A rare bust of Benjamin Franklin valued at more than $3 million was stolen from an upscale home in a Philadelphia suburb on August 24. Attorney George D'Angelo told FOX10 News he was at work when his housekeeper called.
"She said there had been a burglary at the house. So I and my son Christopher went from town in Philadelphia out to my home in Bryn Mawr, and there were 10 members of the local police here," he said.
The owner of the bust said a former housekeeper he'd never even met was a prime suspect.
"It was someone who was on the staff of a cleaning service that I employ. I never saw her," D'Angelo said.
According to D'Angelo, the service had fired 46-year-old Andrea Lawton just three days before his prized bust was stolen. But D'Angelo said Lawton still knew how to get into his house.
"So she knew the pattern of my home, and knew that the girls would appear on a Friday morning, and knew that the first one showed up to do the laundry. And then, there was a hiatus of about two hours before the other cleaning girls would show up," he explained.
He said she was familiar with his house.
"During that two hours the security system had been turned off, and because she had worked here knew the routine," he said.
The bust was on a pedestal in D'Angelo's drawing room. He said thinks Lawton intended to steal the Pedestal too.
"(She planned to take) the pedestal out of the house. When the other girls were showing up, she quickly departed. The pedestal was left behind," he said.
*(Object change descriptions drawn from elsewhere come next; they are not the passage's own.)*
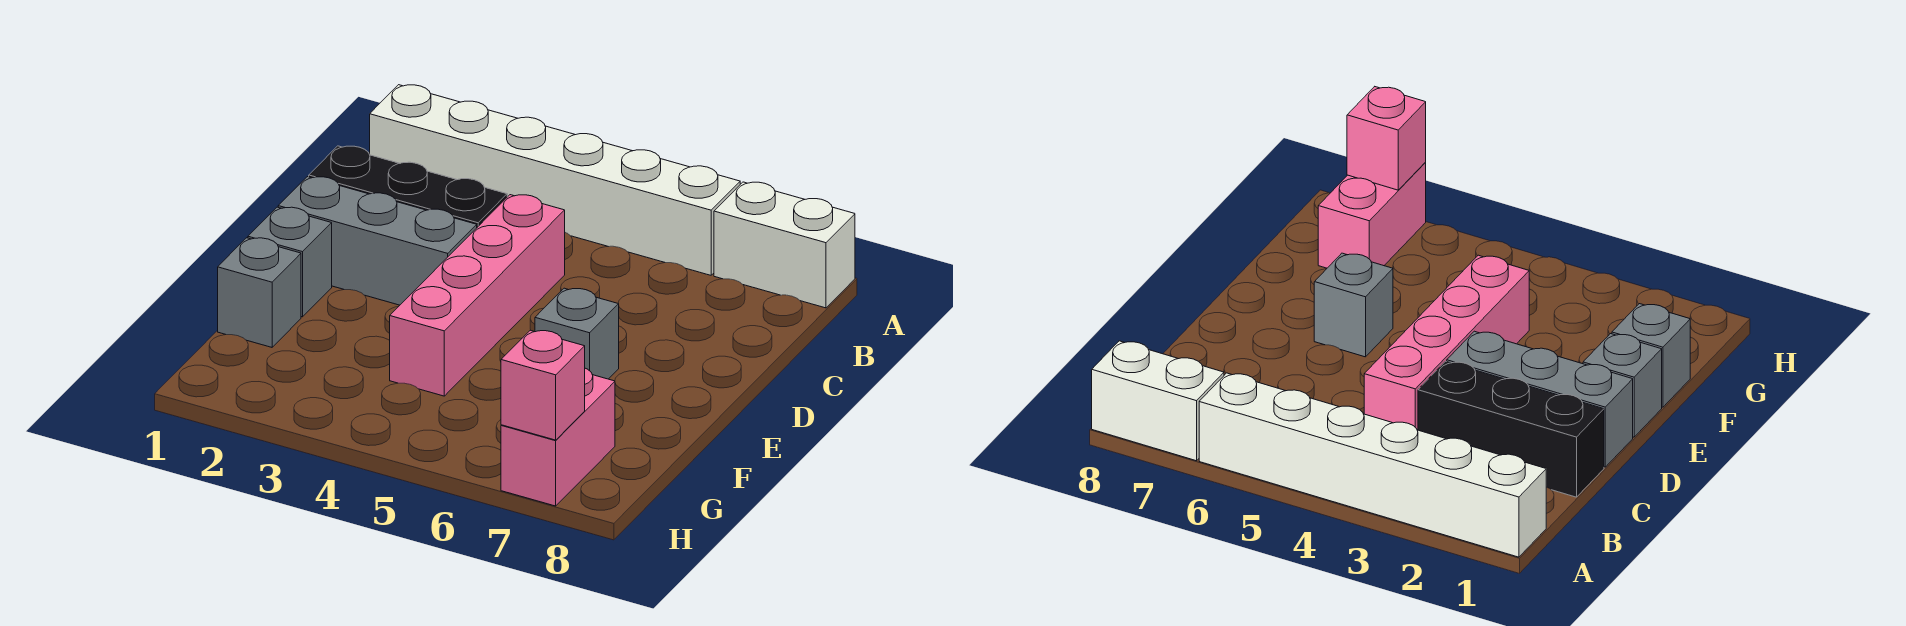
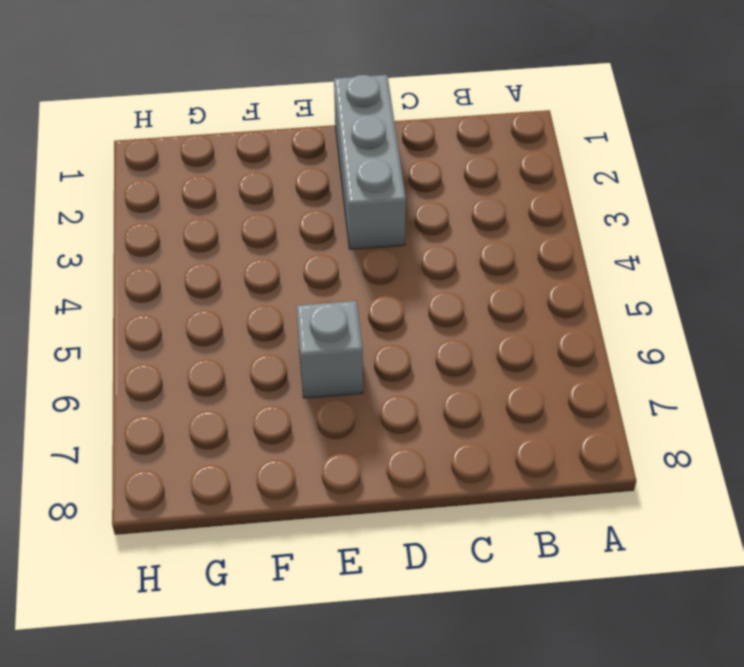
none -> white 1x6 brick [370,85,740,275]
none -> white 1x2 brick [714,182,855,308]

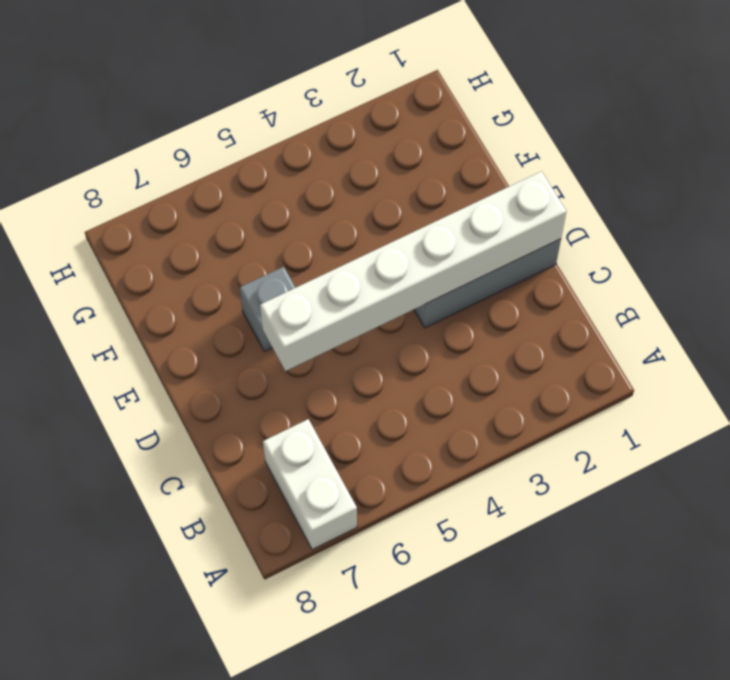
white 1x2 brick [263,419,357,550] -> white 1x2 brick turned to [714,182,855,308]
white 1x6 brick [260,171,566,371] -> white 1x6 brick moved to [370,85,740,275]
none -> black 1x3 brick [309,146,507,227]
none -> pink 1x4 brick [390,195,565,396]

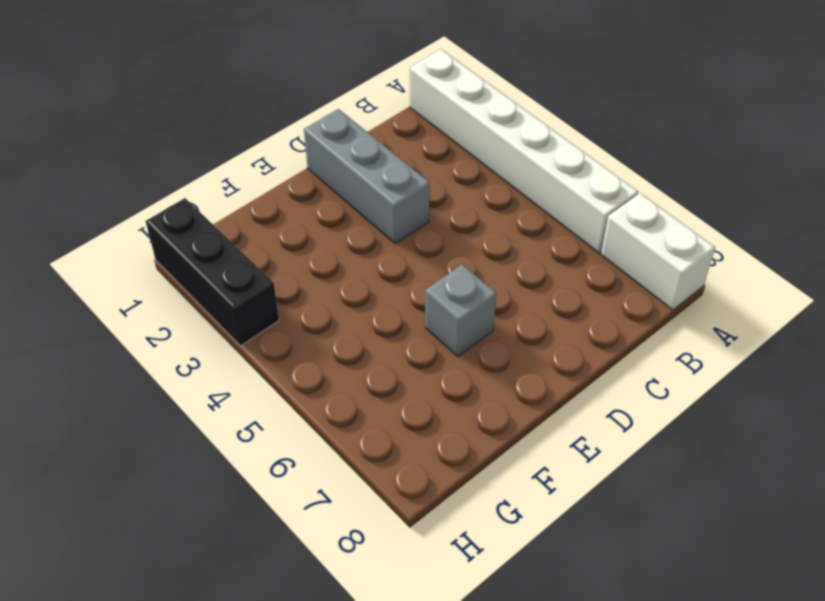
black 1x3 brick [146,198,279,346] -> black 1x3 brick moved to [309,146,507,227]
none -> pink 1x4 brick [390,195,565,396]
none -> grey 1x1 brick [248,207,332,317]

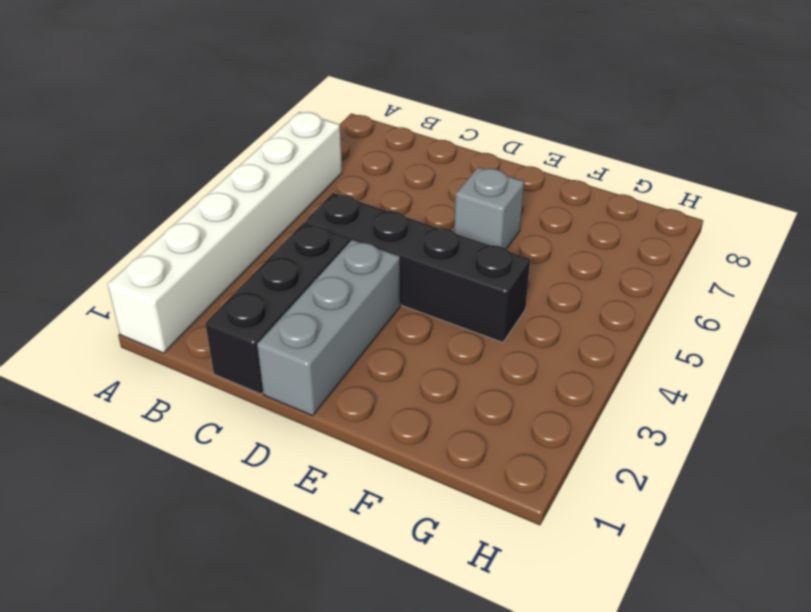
black 1x4 brick [305,193,530,342] -> pink 1x4 brick [390,195,565,396]
none -> white 1x2 brick [714,182,855,308]
none -> grey 1x1 brick [248,207,332,317]

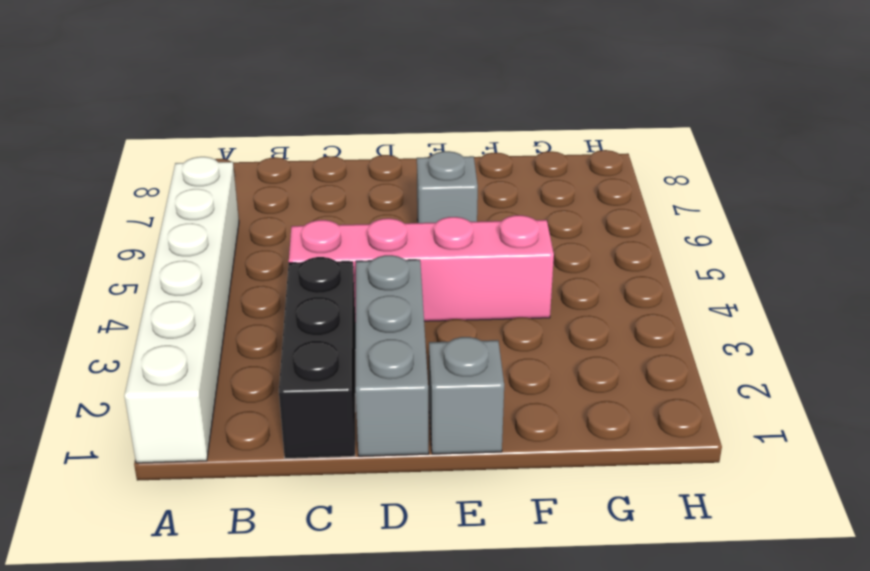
none -> white 1x2 brick [714,182,855,308]
none -> grey 1x1 brick [218,238,301,347]

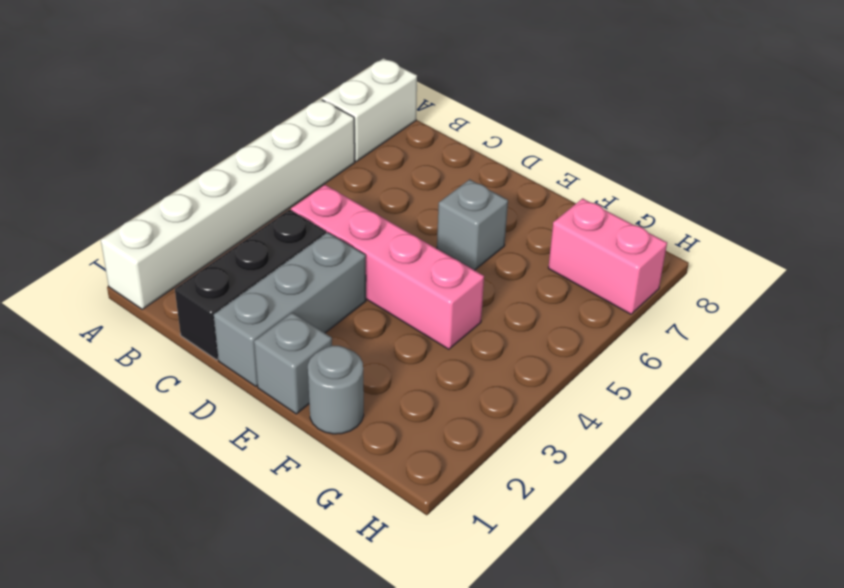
grey 1x1 round brick [308,346,364,434] -> grey 1x1 brick [218,238,301,347]
none -> pink 1x1 brick [501,330,585,440]

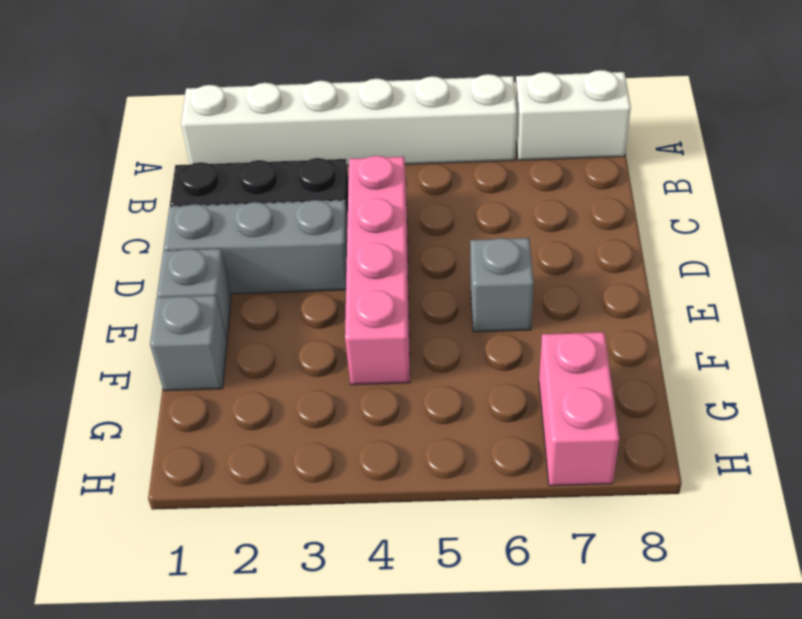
none -> pink 1x1 brick [501,330,585,440]

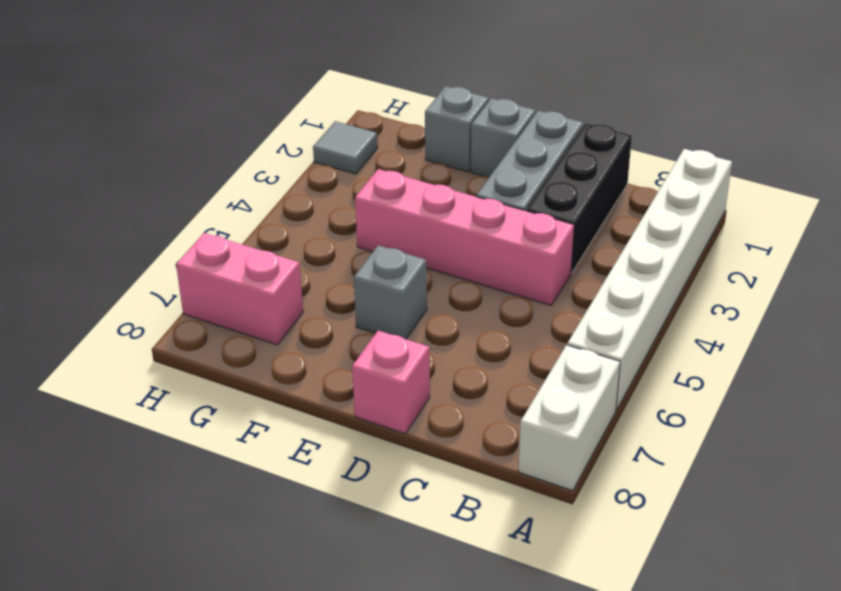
pink 1x1 brick [352,331,430,434] -> pink 1x1 brick moved to [501,330,585,440]
grey 1x1 tile [313,121,378,174] -> none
While police and the FBI were looking for Lawton up north, she was apparently in her hometown of Mobile with the stolen bust. But she didn't stay long.
Lawton got on a bus in Mobile last week and headed back north. She was arrested in Elkton, Maryland, on Friday. Police said she had the stolen bust in a duffel bag.
D' Angelo said Lawton apparently had no idea how difficult it would be to fence the rare item.
"It would be no way of her knowing the value of it, it would seem to me. And that's why I say the only thing that comes to mind is that it's bizarre for her to take that of all things."
The owner said the breastplate on the 25 pound bust was cracked. He's hoping he can get it repaired once it's returned.
"I looked upon the portrait bust as being a part of our history our treasure," he said.
Some other stolen items including a picture of conductor Victor Herbert and a baton have not been recovered.